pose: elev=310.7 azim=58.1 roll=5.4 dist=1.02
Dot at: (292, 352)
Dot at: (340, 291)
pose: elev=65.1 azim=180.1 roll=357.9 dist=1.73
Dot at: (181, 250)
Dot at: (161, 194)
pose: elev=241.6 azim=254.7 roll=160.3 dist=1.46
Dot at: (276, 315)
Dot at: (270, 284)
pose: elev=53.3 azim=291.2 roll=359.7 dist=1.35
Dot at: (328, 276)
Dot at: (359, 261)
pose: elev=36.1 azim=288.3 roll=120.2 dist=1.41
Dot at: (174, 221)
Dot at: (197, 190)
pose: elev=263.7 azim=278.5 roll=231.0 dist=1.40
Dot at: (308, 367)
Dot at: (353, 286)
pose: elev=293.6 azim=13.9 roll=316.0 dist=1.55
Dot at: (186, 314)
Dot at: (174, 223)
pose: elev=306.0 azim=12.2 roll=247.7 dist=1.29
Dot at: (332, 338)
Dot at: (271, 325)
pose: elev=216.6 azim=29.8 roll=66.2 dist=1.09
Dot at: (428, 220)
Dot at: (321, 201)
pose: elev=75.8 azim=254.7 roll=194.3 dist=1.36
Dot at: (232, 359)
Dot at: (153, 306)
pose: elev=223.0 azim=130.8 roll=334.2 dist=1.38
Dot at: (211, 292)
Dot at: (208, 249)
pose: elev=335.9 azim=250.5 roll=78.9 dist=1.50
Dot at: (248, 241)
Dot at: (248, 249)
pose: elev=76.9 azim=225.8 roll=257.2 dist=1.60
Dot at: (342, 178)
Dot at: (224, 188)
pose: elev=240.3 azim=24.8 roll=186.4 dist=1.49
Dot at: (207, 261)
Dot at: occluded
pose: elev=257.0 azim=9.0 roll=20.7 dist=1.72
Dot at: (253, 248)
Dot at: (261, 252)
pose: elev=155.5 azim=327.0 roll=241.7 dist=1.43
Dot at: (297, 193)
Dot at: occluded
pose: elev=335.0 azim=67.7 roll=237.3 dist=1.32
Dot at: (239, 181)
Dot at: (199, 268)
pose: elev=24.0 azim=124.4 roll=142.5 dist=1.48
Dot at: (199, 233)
━━━━
Aim: Lay out every line of the material above as a Markdown table with the columns "Row" and "Text," giving each line a row number and omitting blank lines.

Solution for this problem:
| Row | Text |
|---|---|
| 1 | pose: elev=310.7 azim=58.1 roll=5.4 dist=1.02 |
| 2 | Dot at: (292, 352) |
| 3 | Dot at: (340, 291) |
| 4 | pose: elev=65.1 azim=180.1 roll=357.9 dist=1.73 |
| 5 | Dot at: (181, 250) |
| 6 | Dot at: (161, 194) |
| 7 | pose: elev=241.6 azim=254.7 roll=160.3 dist=1.46 |
| 8 | Dot at: (276, 315) |
| 9 | Dot at: (270, 284) |
| 10 | pose: elev=53.3 azim=291.2 roll=359.7 dist=1.35 |
| 11 | Dot at: (328, 276) |
| 12 | Dot at: (359, 261) |
| 13 | pose: elev=36.1 azim=288.3 roll=120.2 dist=1.41 |
| 14 | Dot at: (174, 221) |
| 15 | Dot at: (197, 190) |
| 16 | pose: elev=263.7 azim=278.5 roll=231.0 dist=1.40 |
| 17 | Dot at: (308, 367) |
| 18 | Dot at: (353, 286) |
| 19 | pose: elev=293.6 azim=13.9 roll=316.0 dist=1.55 |
| 20 | Dot at: (186, 314) |
| 21 | Dot at: (174, 223) |
| 22 | pose: elev=306.0 azim=12.2 roll=247.7 dist=1.29 |
| 23 | Dot at: (332, 338) |
| 24 | Dot at: (271, 325) |
| 25 | pose: elev=216.6 azim=29.8 roll=66.2 dist=1.09 |
| 26 | Dot at: (428, 220) |
| 27 | Dot at: (321, 201) |
| 28 | pose: elev=75.8 azim=254.7 roll=194.3 dist=1.36 |
| 29 | Dot at: (232, 359) |
| 30 | Dot at: (153, 306) |
| 31 | pose: elev=223.0 azim=130.8 roll=334.2 dist=1.38 |
| 32 | Dot at: (211, 292) |
| 33 | Dot at: (208, 249) |
| 34 | pose: elev=335.9 azim=250.5 roll=78.9 dist=1.50 |
| 35 | Dot at: (248, 241) |
| 36 | Dot at: (248, 249) |
| 37 | pose: elev=76.9 azim=225.8 roll=257.2 dist=1.60 |
| 38 | Dot at: (342, 178) |
| 39 | Dot at: (224, 188) |
| 40 | pose: elev=240.3 azim=24.8 roll=186.4 dist=1.49 |
| 41 | Dot at: (207, 261) |
| 42 | Dot at: occluded |
| 43 | pose: elev=257.0 azim=9.0 roll=20.7 dist=1.72 |
| 44 | Dot at: (253, 248) |
| 45 | Dot at: (261, 252) |
| 46 | pose: elev=155.5 azim=327.0 roll=241.7 dist=1.43 |
| 47 | Dot at: (297, 193) |
| 48 | Dot at: occluded |
| 49 | pose: elev=335.0 azim=67.7 roll=237.3 dist=1.32 |
| 50 | Dot at: (239, 181) |
| 51 | Dot at: (199, 268) |
| 52 | pose: elev=24.0 azim=124.4 roll=142.5 dist=1.48 |
| 53 | Dot at: (199, 233) |